The second stage is likely to be actions brought by funds, possibly through the liquidator of the fund, against various service providers for things like breach of mandate claims and other issues, says Schilder.
“There will almost certainly be increased litigation in the coming months in relation to the events of 2008,” predicts John Langan at Withers in London. He thinks the most common areas of litigation are likely to be claims from investors who think they have been misled about the value of assets; inaccurate industry-specific data which influenced their decision to invest and skewed the rates of return; and allegations that a fund manager misled them about exposure to the mortgage-backed securities market or to another type of investment which has failed or underperformed.
“In addition, material mis-statements in the offering documents may give rise to claims against the fund manager,” forecasts Langan.
“It may also be possible to hold investment banks that securitised the mortgages or other receivables at least partly responsible, in the case of a major collapse of the market, for failure to disclose material facts about the credit quality of the mortgages or assets receivable,” he notes.
Other possible actions by the liquidator on behalf of the stakeholders against directors may include breach of fiduciary duties, fraudulent preference, trading while insolvent, misfeasance, fraud and theft. “Often the actions of the directors, managers and functionaries will give rise to tracing claims against third parties for recovery of money belonging to the fund which has been wrongfully paid away,” explains Langan.
In the much more litigious US courts, Mitch Nichter at legal firm Paul Hastings in New York is convinced there will be more court action. “Litigation and regulatory enforcement actions in this area have increased and we likely will see more of the same in the immediate and longer term. Once markets settle down and resume their advancement, we expect to see fewer disputes and less litigation,” he expects.
Nora Bullock and Simon Atiyah at Lovells believe there will be an ongoing trend towards more disputes and more litigation in the hedge fund area. These cases will be driven by greater regulation providing investors with more avenues of legal recourse. Because of higher levels of due diligence and more rigorous disclosure requirements, managers will have less “wriggle room” when things go wrong, they say.

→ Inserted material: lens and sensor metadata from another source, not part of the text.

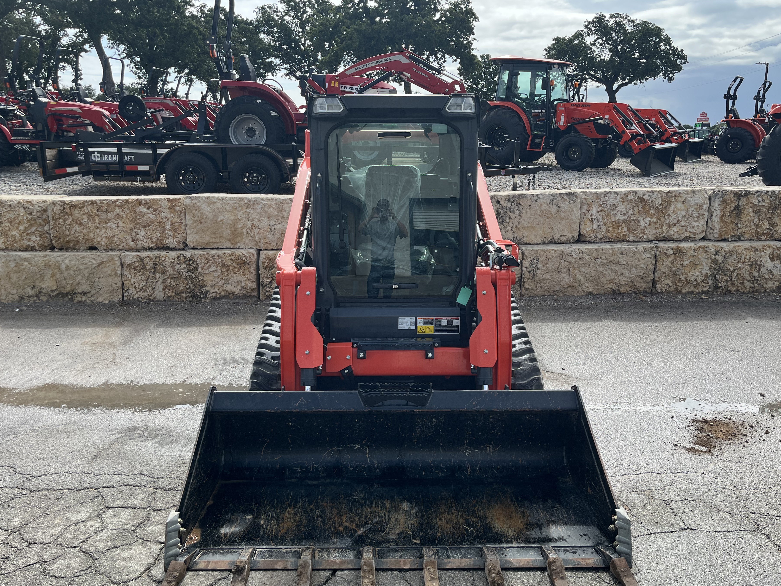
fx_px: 654
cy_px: 297
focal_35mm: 29
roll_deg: +0.3
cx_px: 384
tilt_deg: -10.4
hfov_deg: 61.7
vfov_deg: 48.2
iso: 50
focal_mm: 5.1
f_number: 1.6
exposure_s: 1/2222
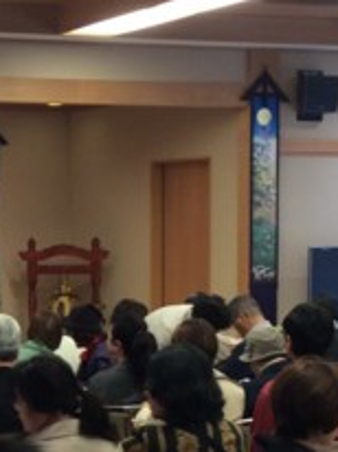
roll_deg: +1.7
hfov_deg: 11.8
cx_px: 0
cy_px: 386
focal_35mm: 124
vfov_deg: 15.8
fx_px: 1618
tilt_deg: -6.9
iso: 50
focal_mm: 3.3
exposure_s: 1/24
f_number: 2.4
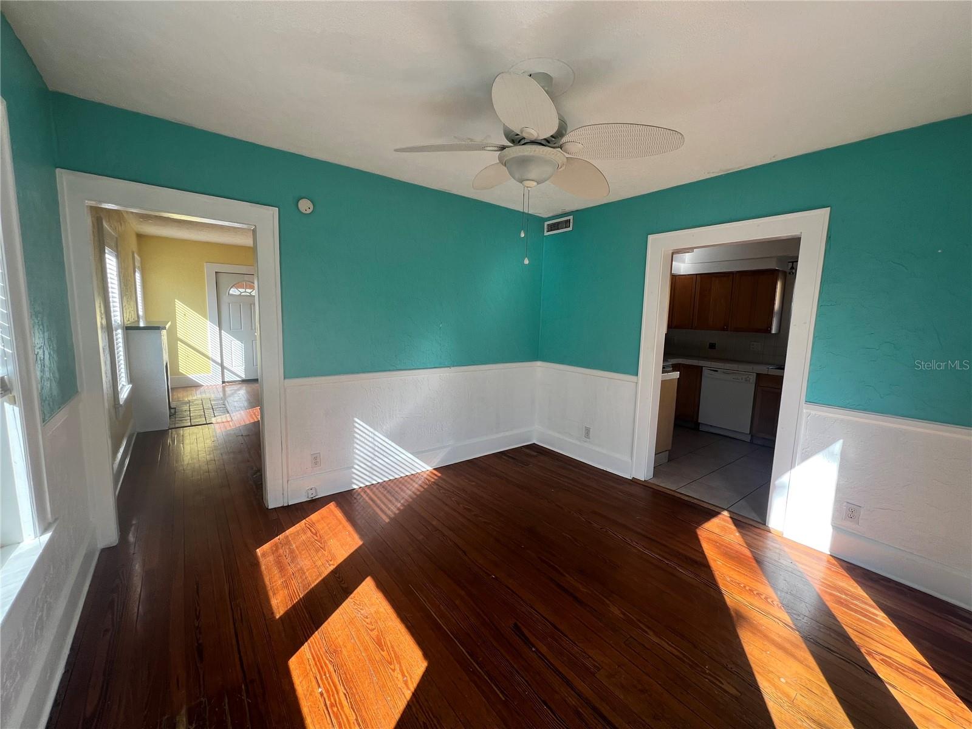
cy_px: 364
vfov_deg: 89.9
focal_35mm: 13
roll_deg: -1.6
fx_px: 365
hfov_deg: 106.2
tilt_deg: -6.9
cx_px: 486
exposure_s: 1/132
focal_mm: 1.57
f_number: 1.8
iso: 32
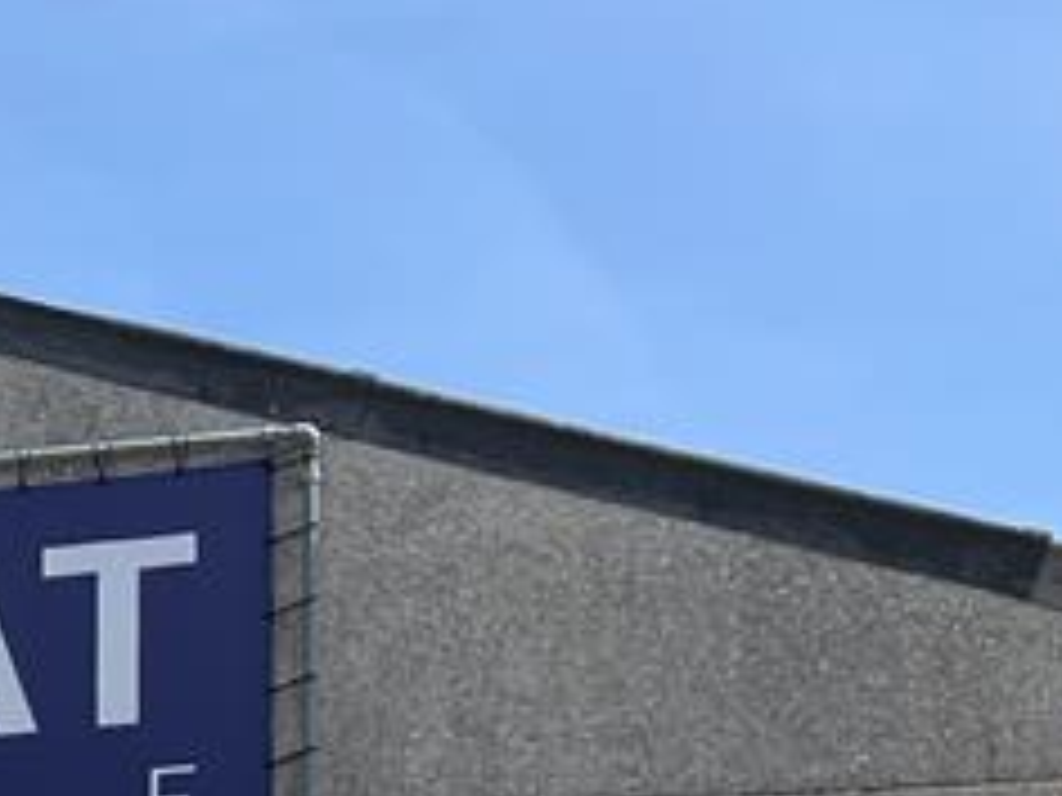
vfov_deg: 10.4
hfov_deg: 11.8
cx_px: -1575
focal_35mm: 132
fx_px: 4050
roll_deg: -0.7
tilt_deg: -0.4
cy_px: 1574
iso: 32
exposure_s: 1/2681
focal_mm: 4.2
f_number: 1.6
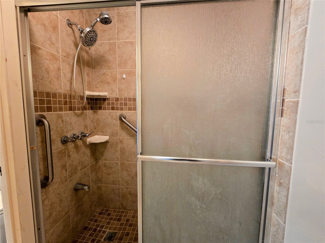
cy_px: 122
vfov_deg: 89.9
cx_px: 162
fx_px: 122
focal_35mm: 13
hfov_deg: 106.2
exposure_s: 1/60
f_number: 2.2
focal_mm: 2.2
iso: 500
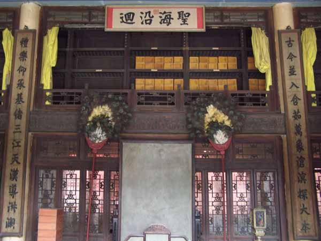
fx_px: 352
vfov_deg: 37.7
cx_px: 160
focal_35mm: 38
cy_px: 120
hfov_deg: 49.0
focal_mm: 6.3
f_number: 2.8
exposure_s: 1/8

At Kaye Scholer, partner Simon Firth thinks most future lawsuits will be fought over breaches of investment policy and alleged favoured treatment of some investors over others. “For the future as due diligence becomes more precise and more representations are required of managers, their operating and compliance procedures will need to be enhanced and tightened. Failure to follow those procedures, or misrepresentation given to investors, will be more likely to be punished by seeking legal remedy,” he forecasts.
In Guernsey at Ogier, Frances Watson also expects an increase in litigation. “Themes include termination of investment management agreements, loss of key persons, shareholder activism at general meetings and queries as to the robustness/disclosure level of fund documentation by investors,” says Watson.
“The precision with which certain clauses within documentation was drafted has been under considerable scrutiny, which impacts upon future documentation,” points out Watson.
“Considerable thought is currently being given as to how to balance requirements for liquidity with protection of value for ongoing investors, in a way which would be attractive to all investors. This also is starting to impact upon documentation,” she adds.